Morales conceptualizes an alternative CW curriculum as a balance among (1) close study of published works (by a wide variety of global authors, especially women, people of color, and postcolonial writers), (2), writing exercises (feedback would provide ideas for revision and trying something new), and (3) some type of forum for discussing more polished student work (peer discussion including ongoing discussion of aesthetic assumptions.
Avant, A.H. Jerriod, er. al. “Callaloo and the Creative Writing Workshop.” Callaloo, vol. 40, no. 1, 2017, pp. 38-53.
In a panel discussion led by A.H. Jerriod Avant, workshop leaders at the Callaloo Creative Writing Workshop discussed pedagogy and leadership roles, including how the workshops differ from conventional creative writing (CW) workshops.
Greg Pardlo asserted that rather than workshop participants commenting on what isn’t working in the piece, Callaloo workshops push to ask the harder questions, offering observations and comments such as “there is something unique going on here where you clearly let your guard down...What happened here?...How did this thing intrude upon the poem?” (39). Questions such as these, he claims, can’t be asked at the university because they are personal, probing, and revealing and allowing for trust to be developed among the participants. Pardlo describes what they do at Callaloo as “radical individualism.”
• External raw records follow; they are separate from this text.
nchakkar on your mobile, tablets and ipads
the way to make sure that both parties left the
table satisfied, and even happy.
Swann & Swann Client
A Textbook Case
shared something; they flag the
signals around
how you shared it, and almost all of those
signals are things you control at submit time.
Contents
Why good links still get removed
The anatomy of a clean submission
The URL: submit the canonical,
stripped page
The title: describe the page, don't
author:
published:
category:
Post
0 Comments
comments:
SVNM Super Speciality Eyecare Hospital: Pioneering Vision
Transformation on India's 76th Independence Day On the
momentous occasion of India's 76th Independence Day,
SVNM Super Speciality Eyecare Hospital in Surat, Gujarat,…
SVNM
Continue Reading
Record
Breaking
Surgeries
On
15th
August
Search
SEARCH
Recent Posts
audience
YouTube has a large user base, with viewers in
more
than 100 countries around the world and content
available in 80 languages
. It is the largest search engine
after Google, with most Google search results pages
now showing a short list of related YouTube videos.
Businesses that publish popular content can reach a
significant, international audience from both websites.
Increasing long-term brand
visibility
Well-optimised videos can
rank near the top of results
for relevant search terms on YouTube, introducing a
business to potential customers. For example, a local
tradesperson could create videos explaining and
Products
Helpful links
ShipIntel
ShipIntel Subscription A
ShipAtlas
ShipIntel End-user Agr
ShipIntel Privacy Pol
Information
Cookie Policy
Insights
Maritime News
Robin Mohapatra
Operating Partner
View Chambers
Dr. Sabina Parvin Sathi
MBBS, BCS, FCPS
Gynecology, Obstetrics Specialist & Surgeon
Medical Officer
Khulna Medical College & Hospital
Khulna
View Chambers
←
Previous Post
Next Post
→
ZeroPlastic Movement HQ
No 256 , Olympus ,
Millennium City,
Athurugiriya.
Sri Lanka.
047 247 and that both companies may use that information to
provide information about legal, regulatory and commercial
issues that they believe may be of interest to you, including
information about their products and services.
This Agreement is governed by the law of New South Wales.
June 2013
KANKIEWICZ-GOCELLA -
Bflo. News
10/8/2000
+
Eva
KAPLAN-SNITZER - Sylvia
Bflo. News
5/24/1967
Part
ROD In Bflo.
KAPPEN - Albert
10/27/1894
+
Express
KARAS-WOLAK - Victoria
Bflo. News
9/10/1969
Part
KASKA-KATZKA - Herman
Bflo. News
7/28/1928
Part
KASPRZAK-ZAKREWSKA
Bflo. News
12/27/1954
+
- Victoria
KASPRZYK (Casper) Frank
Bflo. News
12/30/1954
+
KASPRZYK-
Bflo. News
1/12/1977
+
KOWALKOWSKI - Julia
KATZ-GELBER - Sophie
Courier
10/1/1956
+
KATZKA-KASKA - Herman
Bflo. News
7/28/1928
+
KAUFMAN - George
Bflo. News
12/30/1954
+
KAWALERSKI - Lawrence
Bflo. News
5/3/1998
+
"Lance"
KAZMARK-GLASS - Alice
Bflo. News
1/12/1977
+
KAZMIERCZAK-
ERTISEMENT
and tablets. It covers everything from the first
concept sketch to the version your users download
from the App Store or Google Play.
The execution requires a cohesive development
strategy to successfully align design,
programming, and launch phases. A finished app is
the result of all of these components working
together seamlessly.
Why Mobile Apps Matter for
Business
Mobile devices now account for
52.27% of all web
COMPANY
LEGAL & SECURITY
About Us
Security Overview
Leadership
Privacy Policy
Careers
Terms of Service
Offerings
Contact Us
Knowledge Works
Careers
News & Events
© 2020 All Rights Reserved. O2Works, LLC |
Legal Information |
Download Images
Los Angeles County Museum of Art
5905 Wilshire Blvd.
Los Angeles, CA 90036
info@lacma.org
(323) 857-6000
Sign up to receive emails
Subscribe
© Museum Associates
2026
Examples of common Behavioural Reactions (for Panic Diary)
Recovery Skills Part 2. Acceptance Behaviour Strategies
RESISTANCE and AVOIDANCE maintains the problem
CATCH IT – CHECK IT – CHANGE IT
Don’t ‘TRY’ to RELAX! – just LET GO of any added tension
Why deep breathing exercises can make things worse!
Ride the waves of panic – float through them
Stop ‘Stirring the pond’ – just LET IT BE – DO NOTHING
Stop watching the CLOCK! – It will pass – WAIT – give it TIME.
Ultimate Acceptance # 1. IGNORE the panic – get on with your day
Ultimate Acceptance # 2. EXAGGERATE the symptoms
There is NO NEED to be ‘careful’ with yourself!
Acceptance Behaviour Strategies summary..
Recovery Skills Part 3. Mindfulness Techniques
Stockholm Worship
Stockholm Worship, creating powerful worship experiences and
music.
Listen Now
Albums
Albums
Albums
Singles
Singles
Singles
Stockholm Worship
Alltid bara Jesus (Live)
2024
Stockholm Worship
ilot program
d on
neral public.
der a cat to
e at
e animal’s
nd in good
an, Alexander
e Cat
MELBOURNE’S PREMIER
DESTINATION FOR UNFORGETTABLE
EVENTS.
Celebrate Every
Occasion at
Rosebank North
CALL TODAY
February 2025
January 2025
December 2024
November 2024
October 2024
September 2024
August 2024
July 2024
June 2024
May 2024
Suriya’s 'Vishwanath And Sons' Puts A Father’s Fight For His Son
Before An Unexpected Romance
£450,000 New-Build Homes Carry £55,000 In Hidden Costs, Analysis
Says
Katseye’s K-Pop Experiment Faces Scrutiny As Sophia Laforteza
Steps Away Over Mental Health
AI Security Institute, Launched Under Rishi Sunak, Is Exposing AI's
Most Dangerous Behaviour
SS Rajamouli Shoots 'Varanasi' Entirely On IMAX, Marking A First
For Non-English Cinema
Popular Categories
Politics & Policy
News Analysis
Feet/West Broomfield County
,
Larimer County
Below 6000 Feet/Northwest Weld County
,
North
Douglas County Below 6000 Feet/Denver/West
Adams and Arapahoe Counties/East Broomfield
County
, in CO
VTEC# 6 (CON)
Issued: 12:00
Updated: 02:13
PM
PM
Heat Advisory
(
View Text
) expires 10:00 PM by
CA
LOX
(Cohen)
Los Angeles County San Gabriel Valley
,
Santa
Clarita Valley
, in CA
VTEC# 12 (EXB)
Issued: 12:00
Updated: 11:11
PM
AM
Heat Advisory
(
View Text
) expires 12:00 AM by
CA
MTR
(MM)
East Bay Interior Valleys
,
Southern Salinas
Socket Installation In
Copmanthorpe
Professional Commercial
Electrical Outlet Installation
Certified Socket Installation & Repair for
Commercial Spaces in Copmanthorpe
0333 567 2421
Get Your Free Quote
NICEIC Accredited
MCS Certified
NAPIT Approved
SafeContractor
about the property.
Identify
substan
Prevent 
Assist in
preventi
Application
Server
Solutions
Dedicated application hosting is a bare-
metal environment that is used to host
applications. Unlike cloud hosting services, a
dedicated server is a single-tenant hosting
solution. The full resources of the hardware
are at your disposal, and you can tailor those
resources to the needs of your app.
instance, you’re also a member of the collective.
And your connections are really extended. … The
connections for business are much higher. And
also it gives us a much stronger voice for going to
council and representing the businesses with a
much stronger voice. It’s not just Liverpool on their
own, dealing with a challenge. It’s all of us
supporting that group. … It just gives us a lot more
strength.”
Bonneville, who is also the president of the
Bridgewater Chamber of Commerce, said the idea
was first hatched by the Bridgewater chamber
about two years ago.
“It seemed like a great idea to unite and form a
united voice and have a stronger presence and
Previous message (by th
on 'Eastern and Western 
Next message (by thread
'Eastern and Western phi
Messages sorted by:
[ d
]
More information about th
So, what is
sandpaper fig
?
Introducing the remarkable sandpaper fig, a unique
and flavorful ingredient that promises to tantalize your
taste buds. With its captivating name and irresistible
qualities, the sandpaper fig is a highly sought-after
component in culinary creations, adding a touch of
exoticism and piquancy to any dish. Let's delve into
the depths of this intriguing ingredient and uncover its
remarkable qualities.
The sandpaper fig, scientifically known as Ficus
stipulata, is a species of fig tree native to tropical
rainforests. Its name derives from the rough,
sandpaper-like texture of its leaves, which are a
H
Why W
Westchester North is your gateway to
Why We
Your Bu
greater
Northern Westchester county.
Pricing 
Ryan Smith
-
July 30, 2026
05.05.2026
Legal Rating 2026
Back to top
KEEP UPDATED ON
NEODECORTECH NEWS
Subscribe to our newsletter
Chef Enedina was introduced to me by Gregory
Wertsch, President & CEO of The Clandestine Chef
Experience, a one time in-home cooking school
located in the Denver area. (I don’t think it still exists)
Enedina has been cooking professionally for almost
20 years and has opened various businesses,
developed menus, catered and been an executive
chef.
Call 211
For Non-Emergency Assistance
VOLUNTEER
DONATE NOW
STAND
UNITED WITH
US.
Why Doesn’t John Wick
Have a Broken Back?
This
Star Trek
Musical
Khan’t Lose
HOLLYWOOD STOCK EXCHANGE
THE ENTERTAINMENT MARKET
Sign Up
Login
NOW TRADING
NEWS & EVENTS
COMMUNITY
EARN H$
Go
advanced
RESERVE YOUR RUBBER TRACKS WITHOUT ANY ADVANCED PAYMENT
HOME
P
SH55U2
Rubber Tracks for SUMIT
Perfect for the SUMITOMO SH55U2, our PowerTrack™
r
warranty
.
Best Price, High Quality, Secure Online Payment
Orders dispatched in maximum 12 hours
Vievee Francis added that asking the difficult questions is important because collectivity can be the place where poets of color hide (being told that the “I” is less than the “we”). Instructors at Callaloo insist on students finding their “individuated” voices, to take agency, to consider where they are in relation to the larger landscape and how they can “ripple” that landscape rather than fit in. Power, she claims, comes from students writing from their individual cultures, not the collective.
Desiree Bailey noted that in MFA programs, participants can be fearful of dealing with the difficult content that black writers can bring to the workshop, or, that because of what is happening in the world, they have to tiptoe around the work, resulting in superficial examination and discussion of the work.Political correctness can often take precedence that can impede productive discussion of the work.
Jeremy Clark added that Callaloo supports an environment of “radical vulnerability,” where the student is courageous and trusting enough to live in the space of being uncomfortable and exposed. He adds that he wants his students to answer the question of why they want to write the poem.
Adsit, Janelle, editor. Critical Creative Writing: Essential Readings on the Writer’s Craft. Bloomsbury Academic, 2018.
Critical Creative Writing: Essential Readings on the Writer’s Craft is a collection of creative writing criticism essays that cover the key debates in creative writing today, including the ethics of appropriation, the politics of literary evaluation, language and community, identity and authorship. The book anthologizes critical essays written by international literary writers. Each essay is contextualized with an introduction as well as sample questions, writing prompts and suggested readings. The book also has a companion website offering supplemental materials such as lesson plans and course materials. Authors include Ayana Mathis, Leslie Marmon Silko, Craig Santos Perez, Natasha Sajé, Porochista Khakpour, Taiye Selasi, Michael Nardone, Conchitina Cruz, Benjamin Paloff, Dorothy Wang, and many more.